Neyret, S Lustig, E Servien, C Batailler, N Darwich (Lyon)
Bicruciate lesions are rare but serious. There is no internationally accepted management plan. It is crucial to recognise every elementary ligamentous lesion.
The difficulty is not only to make the diagnosis of dislocation that is obvious when the knee is dislocated but also to make the diagnosis after spontaneous reduction.
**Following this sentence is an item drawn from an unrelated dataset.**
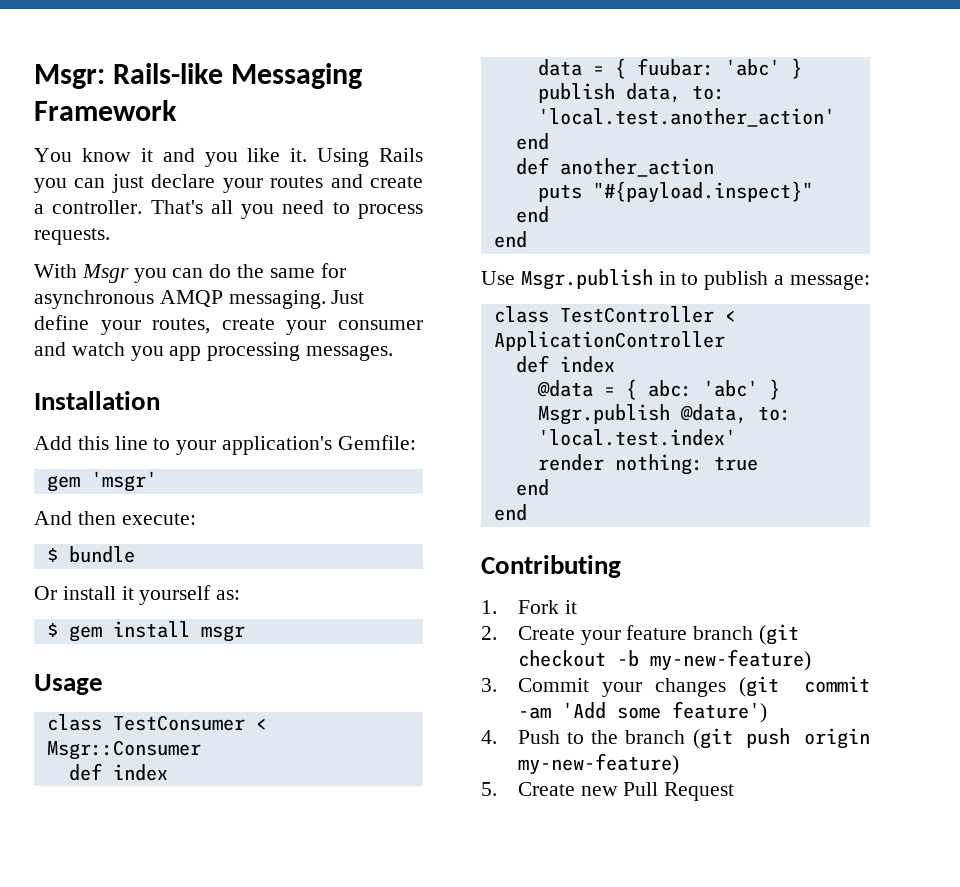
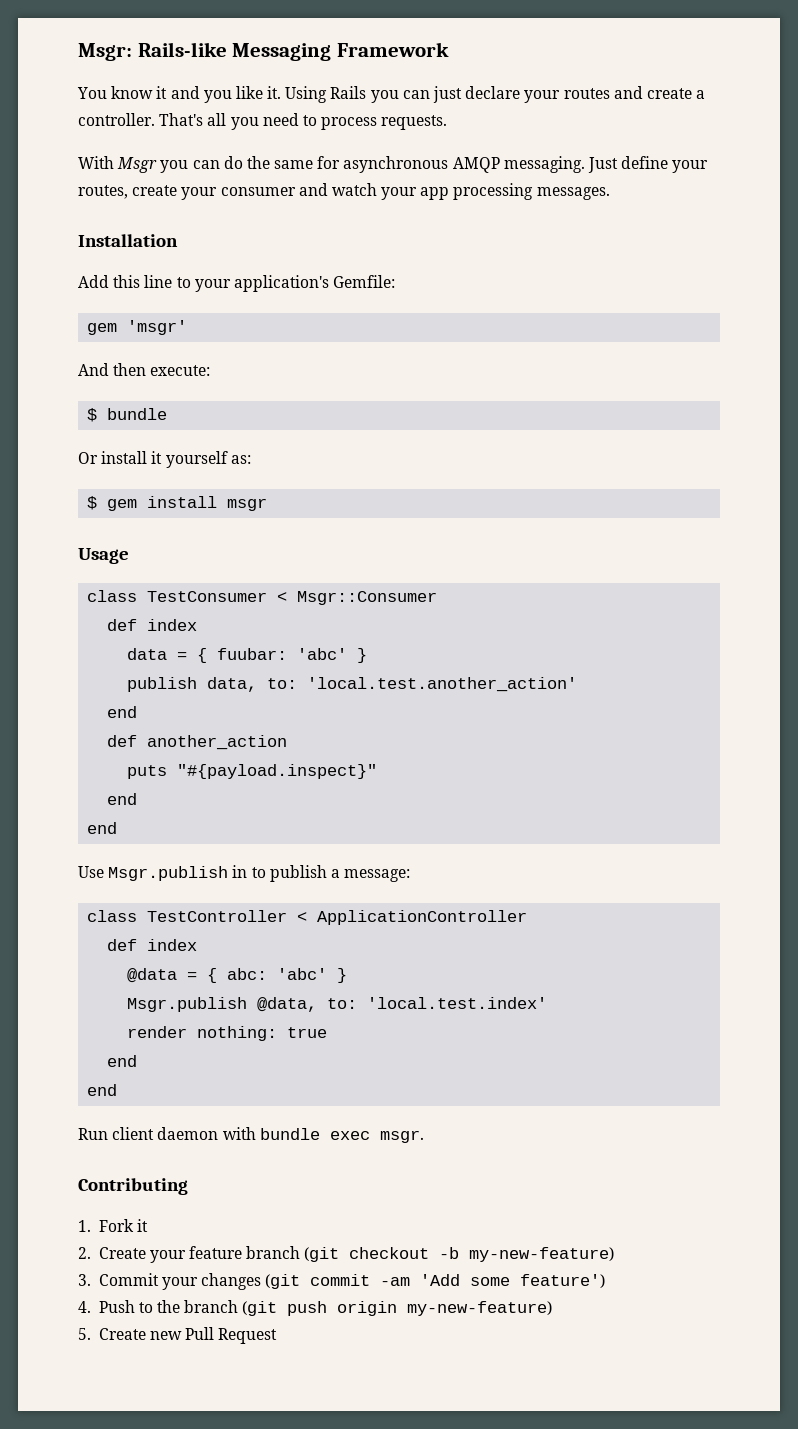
[130,346,164,361] you -> [381,187,418,200] your
(527, 512) none -> [78,1127,424,1143] // Run client daemon with bundle exec msgr.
It is necessary to perform radiographs with the knee stressed in varus and valgus, as well as with the tibia moved inferiorly and posteriorly. Additional stress views may include medial and lateral translation of the tibia in relation to the femur. Care must be taken not to redislocate the joint. These examinations can help to distinguish between opening lesions and capsular periosteal detachments. Information gained from a MRI taken soon after injury can influence the treatment plan. If we wish to establish a classification, compare results of ligamentous management and make recommendations, identification of every ligamentous lesions is the keystone. However, the management plan (still being debated) of bicruciate lesions will depend not only on the ligamentous damage but also on the real or potential complications. Bicruciate lesions of the knee are over shadowed by the importance of vascular complications. Since arterial lesions are frequent (15%-32% in literature) and are often difficult to diagnose, Angio MRI or Angio CT Scan is strongly recommended.
The others complications that may influence the management plan include: Irreducibility, Cutaneous complications, Osseous and osteochondral lesions, Lesions of the extensor apparatus, Neurologtical complications, Veinous complications.
Of course, it is also very important to consider the age and the motivation of the patient. it is important to consider separately ligamentous lesions produced by opening and those produced by stripping. When there are bicruciate lesions, priority is given to reconstruction of the posterior cruciate ligament. Reconstruction of the anterior cruciate does not take priority when there is also a torn posterior ligament, as simultaneous reconstruction of both ligaments increases the risk of fixing the knee with the tibia in a posteriorly subluxated position.
Non-operative treatment can be considered in an elderly patient or a patient who has low demands for his knee. However, it is important not to leave interposed soft tissues and to obtain a perfect anatomical reduction of the knee.
Conclusion : These lesions are rare, severe and there management still controversial.